▶ _OBJETIVO DO EXERCÍCIO_:
Responda com base no texto sobre o cônsul Aristides de Sousa Mendes:
1. Quantos vistos o cônsul assinou a refugiados?
2. Em que cidade trabalhava o cônsul quando o Governo francês se transferiu para lá?
3. Contra as ordens de que circular agiu Sousa Mendes?

▶ _BLOCO DE TEXTO_:
Foi pela pressão das comunidades israelitas, em Portugal e nos EUA, junto das altas instâncias judaicas, americanas e portuguesas, que se recuperou a memória de um cônsul remetido ao esquecimento. Um homem que deliberadamente colocou em risco a sua carreira e a sua vida ao desobedecer a ordens directas do Governo salazarista, em plena Segunda Guerra Mundial. O cônsul assinou 30 mil vistos a refugiados, judeus ou não, que vinham fugidos da morte certa — da guerra ou dos campos de concentração.

14 de Junho de 1940: Paris é ocupada pelas tropas nazis, e o Governo transfere-se para Bordéus, onde trabalhava o cônsul Aristides de Sousa Mendes. Milhares de pessoas deslocam-se para sul. A França ainda era livre. Três dias depois, os franceses assinam a rendição à Alemanha nazi. Sousa Mendes toma em mãos a missão de tentar salvar tantos refugiados quanto possível, indo contra as ordens da circular n.º14, emitida pelo Ministério dos Negócios Estrangeiros de Lisboa.

▶ _DADOS FORNECIDOS_:
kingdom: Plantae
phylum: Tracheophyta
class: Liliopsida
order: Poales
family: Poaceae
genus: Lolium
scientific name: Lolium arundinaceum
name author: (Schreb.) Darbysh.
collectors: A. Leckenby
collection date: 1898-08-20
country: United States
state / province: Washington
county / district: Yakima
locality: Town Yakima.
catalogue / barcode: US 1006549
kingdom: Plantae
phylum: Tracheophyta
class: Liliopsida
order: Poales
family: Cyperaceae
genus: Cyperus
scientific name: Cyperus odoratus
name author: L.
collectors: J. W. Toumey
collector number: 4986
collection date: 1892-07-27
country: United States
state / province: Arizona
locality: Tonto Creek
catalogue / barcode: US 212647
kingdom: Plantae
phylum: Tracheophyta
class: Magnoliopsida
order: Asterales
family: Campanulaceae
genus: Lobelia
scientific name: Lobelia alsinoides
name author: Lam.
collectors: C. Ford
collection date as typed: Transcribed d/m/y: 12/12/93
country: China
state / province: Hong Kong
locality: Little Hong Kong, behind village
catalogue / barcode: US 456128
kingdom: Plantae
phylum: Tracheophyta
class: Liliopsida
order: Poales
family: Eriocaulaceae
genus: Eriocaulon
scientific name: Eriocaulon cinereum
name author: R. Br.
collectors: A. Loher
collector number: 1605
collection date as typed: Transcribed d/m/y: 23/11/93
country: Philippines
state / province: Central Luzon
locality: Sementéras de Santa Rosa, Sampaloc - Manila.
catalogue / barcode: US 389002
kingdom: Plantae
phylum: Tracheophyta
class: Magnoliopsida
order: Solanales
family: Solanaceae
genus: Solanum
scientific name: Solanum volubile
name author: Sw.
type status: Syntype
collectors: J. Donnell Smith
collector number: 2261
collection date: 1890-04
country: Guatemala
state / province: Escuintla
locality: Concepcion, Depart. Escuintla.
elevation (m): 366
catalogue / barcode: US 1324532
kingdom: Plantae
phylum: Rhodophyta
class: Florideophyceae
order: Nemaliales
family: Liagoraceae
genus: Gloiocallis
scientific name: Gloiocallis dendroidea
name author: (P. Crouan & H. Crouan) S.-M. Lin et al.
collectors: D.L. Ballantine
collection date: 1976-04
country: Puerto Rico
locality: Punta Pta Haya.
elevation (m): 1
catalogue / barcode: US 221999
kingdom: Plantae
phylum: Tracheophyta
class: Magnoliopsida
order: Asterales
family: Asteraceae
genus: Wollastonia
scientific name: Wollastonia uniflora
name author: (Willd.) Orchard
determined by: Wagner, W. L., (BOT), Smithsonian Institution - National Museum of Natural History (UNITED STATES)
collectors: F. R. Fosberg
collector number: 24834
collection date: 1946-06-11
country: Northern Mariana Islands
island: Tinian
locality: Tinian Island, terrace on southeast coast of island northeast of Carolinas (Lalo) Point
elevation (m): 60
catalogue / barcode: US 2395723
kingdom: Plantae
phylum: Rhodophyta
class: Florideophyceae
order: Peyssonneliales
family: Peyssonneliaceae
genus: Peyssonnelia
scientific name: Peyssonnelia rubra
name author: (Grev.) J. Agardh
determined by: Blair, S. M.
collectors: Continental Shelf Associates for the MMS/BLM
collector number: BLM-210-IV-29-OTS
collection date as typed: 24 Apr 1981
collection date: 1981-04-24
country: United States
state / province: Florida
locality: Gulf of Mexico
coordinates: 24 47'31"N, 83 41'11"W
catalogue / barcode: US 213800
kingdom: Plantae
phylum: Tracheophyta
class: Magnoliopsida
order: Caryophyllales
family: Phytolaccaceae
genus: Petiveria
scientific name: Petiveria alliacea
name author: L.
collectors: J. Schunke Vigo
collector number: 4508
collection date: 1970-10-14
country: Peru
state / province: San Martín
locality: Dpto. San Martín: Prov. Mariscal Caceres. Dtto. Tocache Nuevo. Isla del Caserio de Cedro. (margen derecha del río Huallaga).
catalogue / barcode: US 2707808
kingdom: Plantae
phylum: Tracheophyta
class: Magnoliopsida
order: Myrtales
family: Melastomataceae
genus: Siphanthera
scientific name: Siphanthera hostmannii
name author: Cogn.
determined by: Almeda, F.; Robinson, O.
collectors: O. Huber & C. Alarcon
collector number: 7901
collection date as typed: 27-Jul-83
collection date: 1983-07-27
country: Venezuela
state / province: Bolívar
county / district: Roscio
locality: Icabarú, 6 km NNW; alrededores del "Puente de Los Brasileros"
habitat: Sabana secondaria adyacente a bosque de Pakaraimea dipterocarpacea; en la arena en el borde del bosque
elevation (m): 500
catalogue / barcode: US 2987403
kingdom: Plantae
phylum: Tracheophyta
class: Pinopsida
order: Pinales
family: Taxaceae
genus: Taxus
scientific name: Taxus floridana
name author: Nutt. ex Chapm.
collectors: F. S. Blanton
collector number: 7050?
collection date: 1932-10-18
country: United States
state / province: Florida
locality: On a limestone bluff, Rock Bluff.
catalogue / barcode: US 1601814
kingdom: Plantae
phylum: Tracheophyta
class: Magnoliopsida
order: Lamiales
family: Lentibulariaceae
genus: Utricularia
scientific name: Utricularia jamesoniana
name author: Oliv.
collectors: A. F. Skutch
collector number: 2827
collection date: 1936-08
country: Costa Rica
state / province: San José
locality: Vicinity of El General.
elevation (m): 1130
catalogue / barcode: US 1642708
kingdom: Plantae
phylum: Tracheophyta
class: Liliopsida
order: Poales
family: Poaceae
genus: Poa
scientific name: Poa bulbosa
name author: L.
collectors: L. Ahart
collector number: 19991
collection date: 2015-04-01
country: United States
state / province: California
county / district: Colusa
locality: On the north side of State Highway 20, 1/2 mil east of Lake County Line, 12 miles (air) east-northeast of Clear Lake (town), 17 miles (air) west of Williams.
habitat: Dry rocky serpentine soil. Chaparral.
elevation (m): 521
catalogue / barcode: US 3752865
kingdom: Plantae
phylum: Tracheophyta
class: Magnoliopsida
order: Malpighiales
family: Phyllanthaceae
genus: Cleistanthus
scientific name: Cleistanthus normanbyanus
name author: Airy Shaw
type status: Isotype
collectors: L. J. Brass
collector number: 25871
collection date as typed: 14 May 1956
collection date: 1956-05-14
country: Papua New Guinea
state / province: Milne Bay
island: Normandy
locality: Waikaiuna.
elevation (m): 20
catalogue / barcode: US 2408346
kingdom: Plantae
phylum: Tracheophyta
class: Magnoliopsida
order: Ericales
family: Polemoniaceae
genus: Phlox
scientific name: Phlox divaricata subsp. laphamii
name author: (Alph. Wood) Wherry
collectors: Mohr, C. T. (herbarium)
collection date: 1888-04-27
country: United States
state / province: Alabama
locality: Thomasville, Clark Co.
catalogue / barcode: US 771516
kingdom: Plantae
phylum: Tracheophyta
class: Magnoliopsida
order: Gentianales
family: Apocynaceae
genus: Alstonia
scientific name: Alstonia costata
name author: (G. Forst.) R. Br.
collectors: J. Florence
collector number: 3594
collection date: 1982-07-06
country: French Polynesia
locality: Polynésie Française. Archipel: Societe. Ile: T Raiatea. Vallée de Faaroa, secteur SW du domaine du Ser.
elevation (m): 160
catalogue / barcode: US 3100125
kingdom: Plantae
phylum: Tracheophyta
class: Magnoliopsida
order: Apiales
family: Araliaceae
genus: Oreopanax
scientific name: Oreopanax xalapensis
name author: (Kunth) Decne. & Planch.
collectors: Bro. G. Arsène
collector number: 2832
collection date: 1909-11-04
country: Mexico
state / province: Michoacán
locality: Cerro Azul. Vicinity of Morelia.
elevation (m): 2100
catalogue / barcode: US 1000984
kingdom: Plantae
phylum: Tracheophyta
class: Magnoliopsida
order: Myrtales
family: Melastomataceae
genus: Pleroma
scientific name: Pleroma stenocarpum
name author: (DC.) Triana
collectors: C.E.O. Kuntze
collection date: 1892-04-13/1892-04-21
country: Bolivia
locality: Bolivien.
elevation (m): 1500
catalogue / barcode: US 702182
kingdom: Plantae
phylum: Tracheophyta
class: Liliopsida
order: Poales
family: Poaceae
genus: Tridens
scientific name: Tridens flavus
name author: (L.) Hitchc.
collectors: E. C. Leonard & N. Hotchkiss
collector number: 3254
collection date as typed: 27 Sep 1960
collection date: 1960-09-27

▶ _RESULTADO_:
1. 30 mil vistos.
2. Bordéus.
3. A circular n.º14, emitida pelo Ministério dos Negócios Estrangeiros de Lisboa.